Exercise objective ->
Output every entry below word for word, minus the images.

Dataset entries:
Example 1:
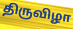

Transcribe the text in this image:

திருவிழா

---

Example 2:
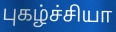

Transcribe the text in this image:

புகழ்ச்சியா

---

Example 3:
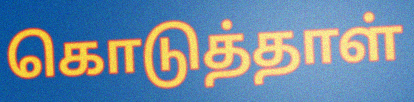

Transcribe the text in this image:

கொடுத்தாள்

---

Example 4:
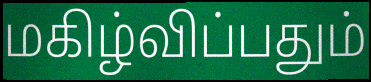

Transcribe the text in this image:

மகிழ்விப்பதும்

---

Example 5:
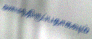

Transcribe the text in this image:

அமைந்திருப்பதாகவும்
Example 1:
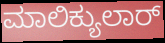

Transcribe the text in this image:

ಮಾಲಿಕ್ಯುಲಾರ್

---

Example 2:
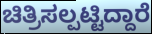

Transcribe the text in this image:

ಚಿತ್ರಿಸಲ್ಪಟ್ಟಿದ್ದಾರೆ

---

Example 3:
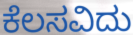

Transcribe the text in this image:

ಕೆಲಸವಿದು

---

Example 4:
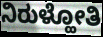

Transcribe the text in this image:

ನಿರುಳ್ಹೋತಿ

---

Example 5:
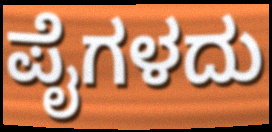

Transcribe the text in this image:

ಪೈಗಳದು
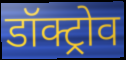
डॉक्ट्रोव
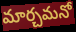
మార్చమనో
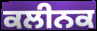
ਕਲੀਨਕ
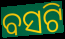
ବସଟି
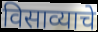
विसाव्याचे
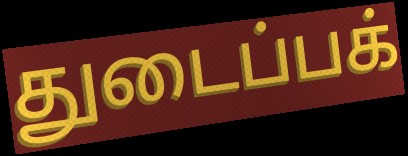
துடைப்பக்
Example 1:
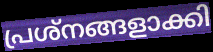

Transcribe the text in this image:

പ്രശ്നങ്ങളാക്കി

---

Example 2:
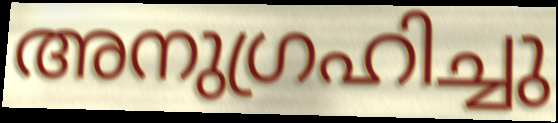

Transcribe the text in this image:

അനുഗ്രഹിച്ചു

Solution below ->
Example 1:

Transcribe the text in this image:

திருவிழா

---

Example 2:

Transcribe the text in this image:

புகழ்ச்சியா

---

Example 3:

Transcribe the text in this image:

கொடுத்தாள்

---

Example 4:

Transcribe the text in this image:

மகிழ்விப்பதும்

---

Example 5:

Transcribe the text in this image:

அமைந்திருப்பதாகவும்
Example 1:

Transcribe the text in this image:

ಮಾಲಿಕ್ಯುಲಾರ್

---

Example 2:

Transcribe the text in this image:

ಚಿತ್ರಿಸಲ್ಪಟ್ಟಿದ್ದಾರೆ

---

Example 3:

Transcribe the text in this image:

ಕೆಲಸವಿದು

---

Example 4:

Transcribe the text in this image:

ನಿರುಳ್ಹೋತಿ

---

Example 5:

Transcribe the text in this image:

ಪೈಗಳದು
डॉक्ट्रोव
మార్చమనో
ਕਲੀਨਕ
ବସଟି
विसाव्याचे
துடைப்பக்
Example 1:

Transcribe the text in this image:

പ്രശ്നങ്ങളാക്കി

---

Example 2:

Transcribe the text in this image:

അനുഗ്രഹിച്ചു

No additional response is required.